● **WHAT THIS TASK INVOLVES**:
Name each musician that the album review lists as a collaborator on the album.

● **PASSAGE**:

For those who are unaware, the album is a collaboration between Queens Of The Stone Age’s Josh Homme, Arctic Monkeys drummer Matt Helders and LA multi-instrumentalist Dean Fertita (also currently QotSA). It is Joshua Homme that brought this album to my attention as I follow his work as closely as I can. Anything he touches musically is so so awesome thanks to his ability to evolve his sounds and output. He is smoothness personified in my opinion, his music is like silk to my ears. Even …Like Clockwork, the Queens last output, it dealt with themes of life and death. It was dark. It was heavy. It was supreme. But Homme still makes it 100% listenable. Pop is the essence of 70’s punk: Brash, outlandish, a voice filled with life and experience. But this album is him at his most thoughtful. As NME succinctly put it, this album is a coming together of these two musical deities and their skills: “Brilliantly, that’s what ‘Post Pop Depression’ actually sounds like. Iggy’s vocals and lyrics are astounding – he’s like an angry young man all over again, and is far more gnarly and potent than any of his contemporaries”

Ok. Let’s break down the songs.

● **DATASET CONTENT**:
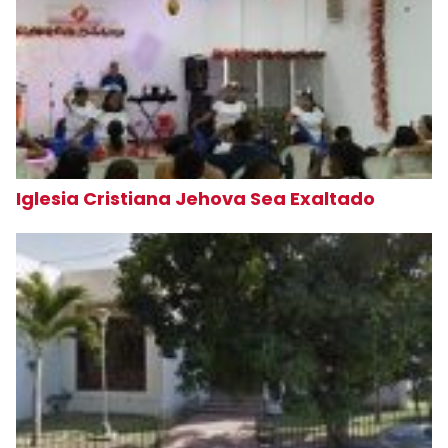
Iglesia Cristiana Jehova Sea Exaltado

● **SOLUTION TO THIS EXERCISE**:
- Josh Homme
- Matt Helders
- Dean Fertita